Вопрос довольно прост, у меня есть сервер, на котором есть несколько docker контейнеров, к которым есть доступ у нескольких людей. Могут ли эти люди как-то навредить основному серверу? Будь то забиванием озу, диска, или проникновением в bash самого основного сервера.

Answer 1

[paran0id]

Из криво настроенного - можно. Контейнеру должны быть квотированы ресурсы, чтобы он не мог сожрать всё доступное на сервере; контейнер должен быть непривилегированным, если нет необходимости в обратном; в контейнер не следует пробрасывать вольюмями ничего лишнего.

Answer 2

[SagePtr]

Если из этого контейнера есть доступ к сети - то к примеру, можно спам с него разослать или в других сетевых атаках поучаствовать, а засветится IP сервера.

Answer 3

[Олег Милованов]

Можно!

Comments

[Сергей Васильев]

Как именно?

Answer 4

[mayton2019]

Будь то забиванием озу, диска, или проникновением в bash самого основного сервера.

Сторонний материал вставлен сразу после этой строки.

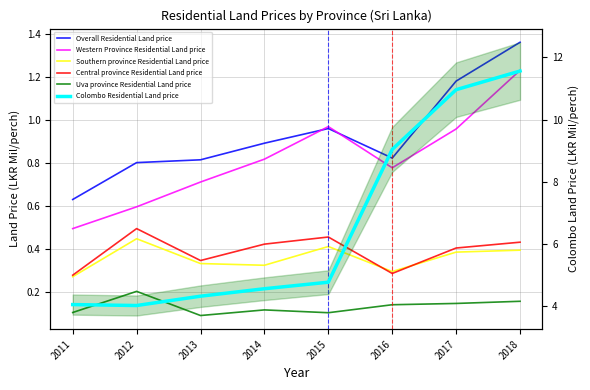

List the series in order of their peak value, lowest first.

Uva province Residential Land price, Southern province Residential Land price, Central province Residential Land price, Western Province Residential Land price, Overall Residential Land price, Colombo Residential Land price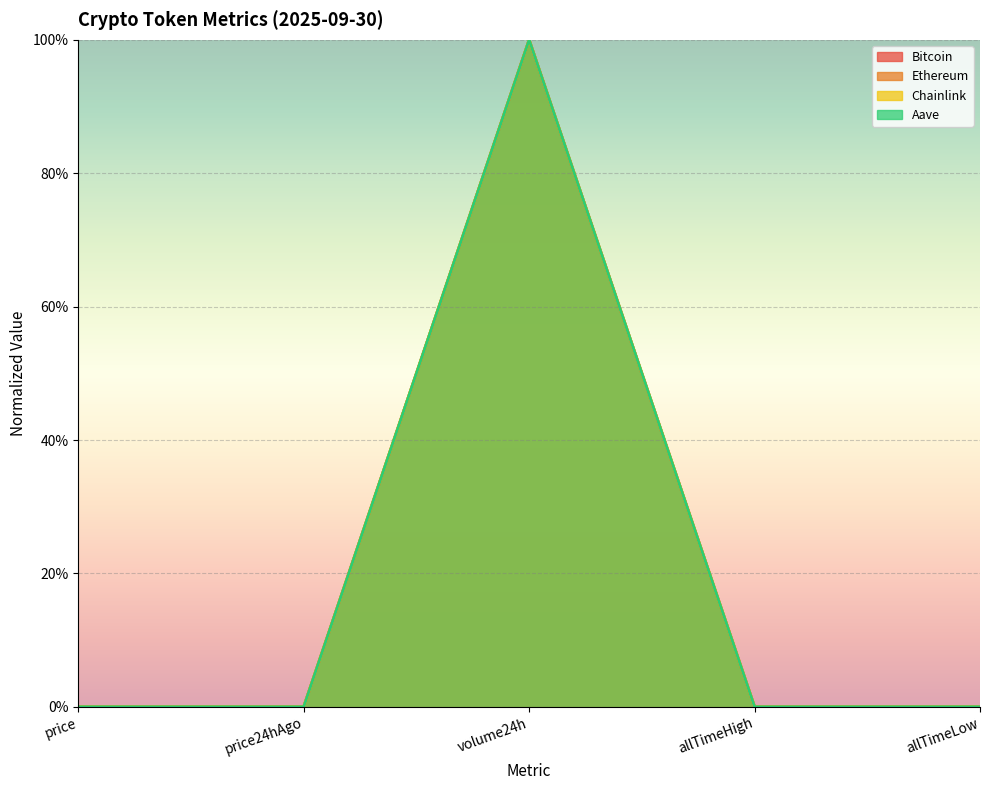

Which series has the widest spread of values?

Bitcoin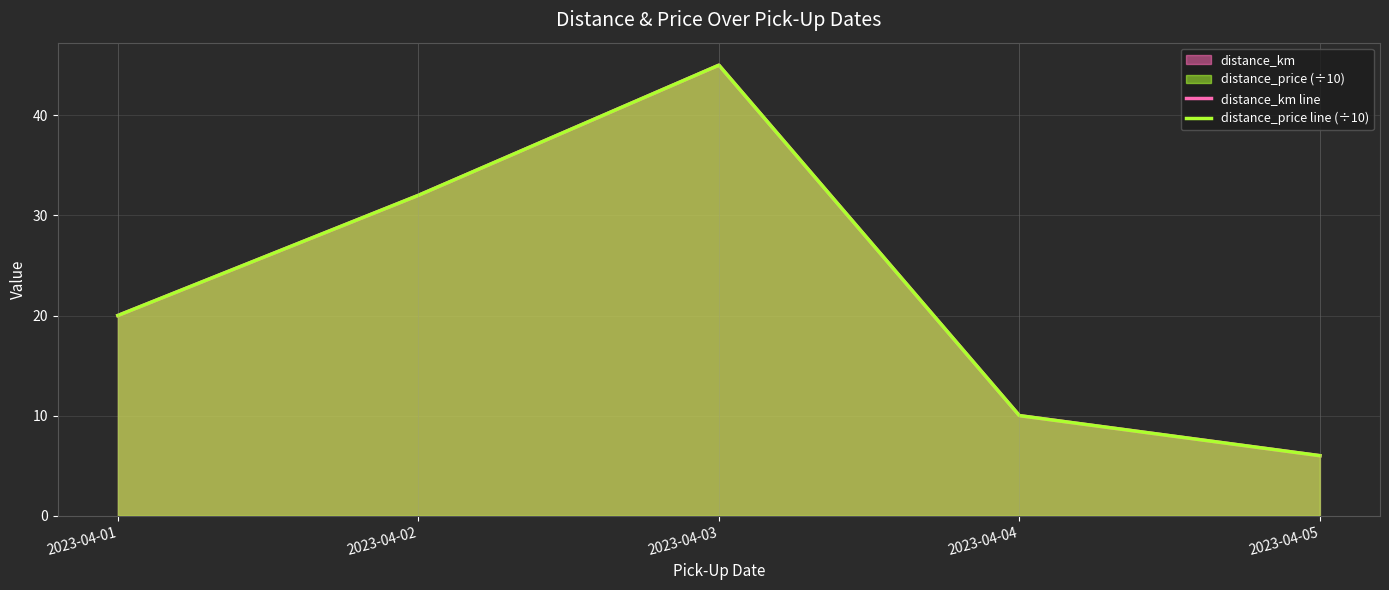

The value of distance_km line at 2023-04-05 is 2. True or false?

False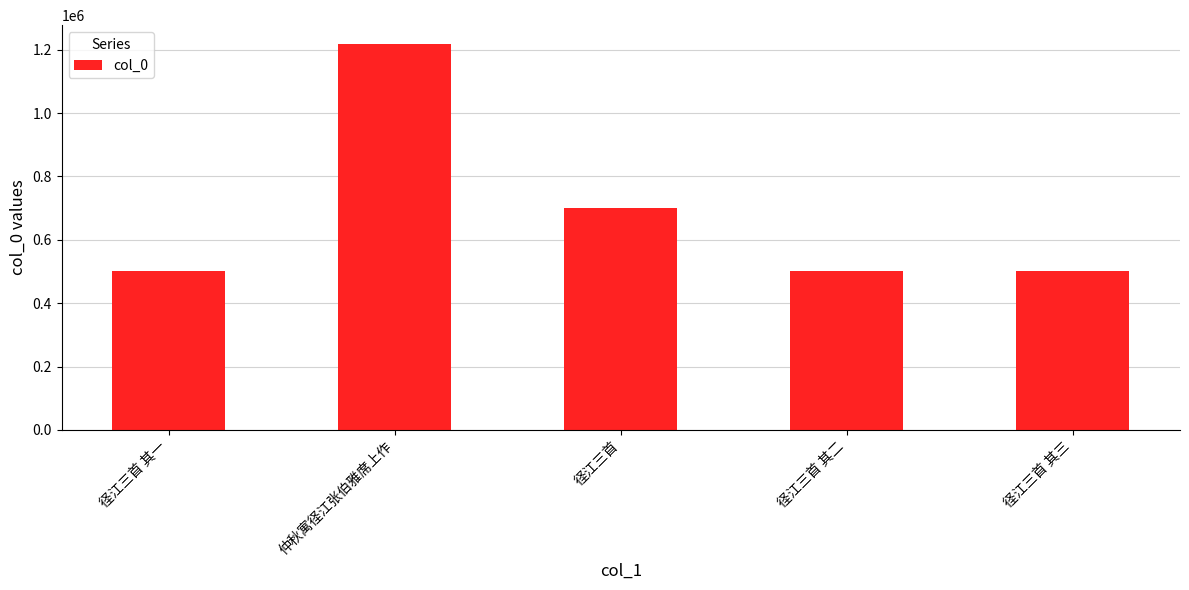

What is the ratio of the value at 径江三首 to the value at 径江三首 其三?

1.4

Ты знаешь, многие вопросы в инфо-технологиях быстрее проверить чем доказывать ссылаясь на литературу.
Это как в физике-механике. Делаем эксперимент. Яблоко падает. И уже подгоняем формулы и научную основу.

Создай образ докера. Создай С++ привет мир-приложение которое делает malloc(1Гб). А потом сделай

docker run .... --memory 512M

Что тебе мешает это сделать и просто прийти в хабр уже с ответом и дальше спрашивать по безопасности докера?